I just posted the formula sheet for the Midterm 1 exam, which will be administered during class on Thursday, February 25. Actually, the formula sheet consists of two pages; the first page is a formula sheet, and the second page is a standard normal distribution table.
The exam consists of 3 problems worth 32 points each; I add 4 points to everyone’s scores so that that the maximum number of points possible is 100. On Thursday, plan on allocating no more than 80 minutes to complete the exam, and no more than 10 minutes to upload a single PDF of your written work which clearly demonstrates your conceptual grasp and ability to clearly explain, in plain English, how you arrived at all of your answers on the exam.
You may use either a calculator or a spreadsheet for any computations that are required for the exam; please keep in mind the Official Finance 4335 Course Policy Concerning the Use of Excel for Problem Sets and Exams.
Here are some (what I think are) helpful hints:
1. Review definitions for risk aversion, risk neutrality, and risk-loving behavior; see especially page 2 of http://fin4335.garven.com/spring2021/lecture6.pdf about these topics:
- Risk-averse utility functions are characterized by diminishing marginal utility; thus, E(U(W)) < U(E(W));
- Risk-neutral utility functions are characterized by constant marginal utility; thus, E(U(W)) = U(E(W)); and
- Risk-loving utility functions are characterized by increasing marginal utility; thus, E(U(W)) > U(E(W)).
2. Full coverage insurance: Under a “full coverage” policy, the insured pays a premium that transfers all risk to the insurer; if the premium charged for such coverage is actuarially fair, then the optimal choice for all arbitrarily risk-averse decision-makers is to purchase a full-coverage policy; this result is commonly referred to as “Bernoulli Principle” (see http://risk.garven.com/2021/02/22/actuarially-fair-price-of-insurance-policy/).
3. Degree of risk aversion.

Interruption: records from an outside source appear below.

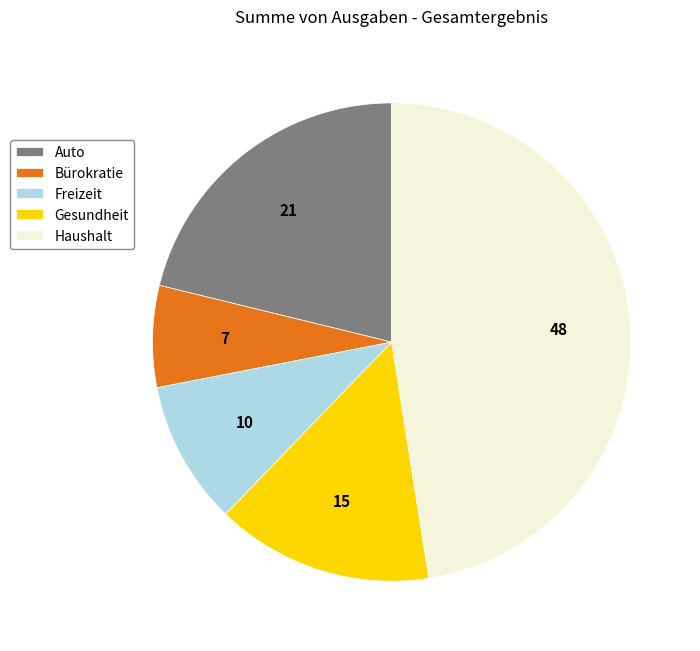

Is the sum of Gesundheit and Bürokratie greater than half?

No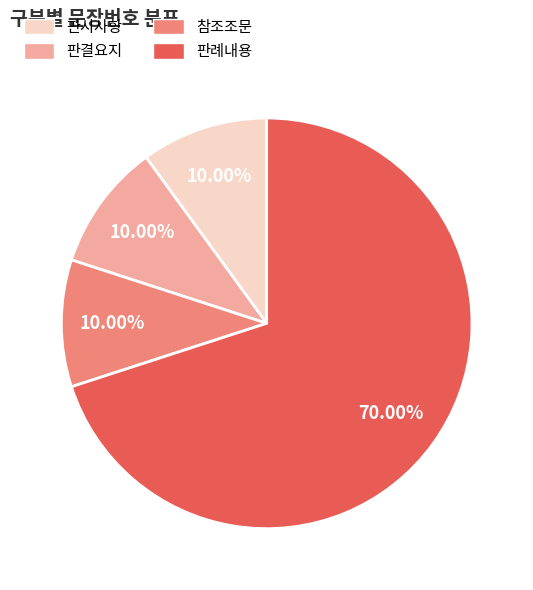

What is the largest slice in the pie chart?

판례내용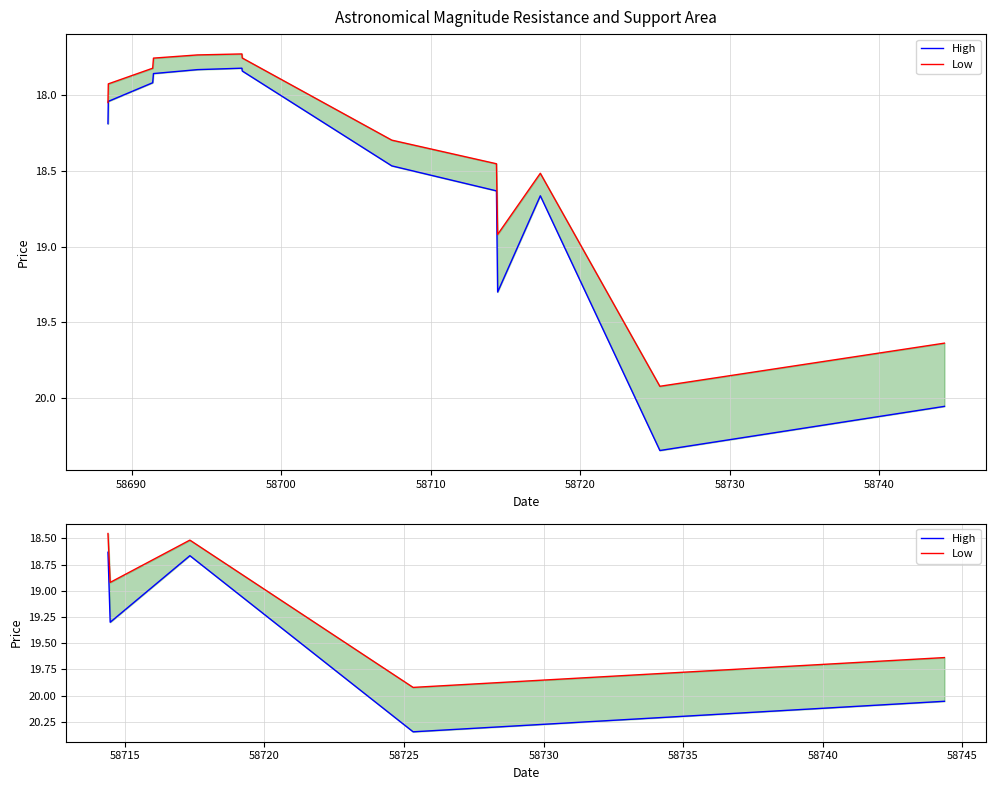

Is the value of Low at 58680 greater than the value of High at 58680?

No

For logarithmic and power utilities, we saw that all such utilities feature decreasing absolute risk aversion, which means that as one’s initial wealth increases, the one’s degree of aversion to a given risk declines; resulting in a lower risk premium at higher levels of initial wealth (see pp. 9-12 of http://fin4335.garven.com/spring2021/lecture6.pdf).
On Wednesday, I plan to be available in my virtual Zoom office from 3-5 pm CT in case if any students would like to stop by for a pre-exam chat.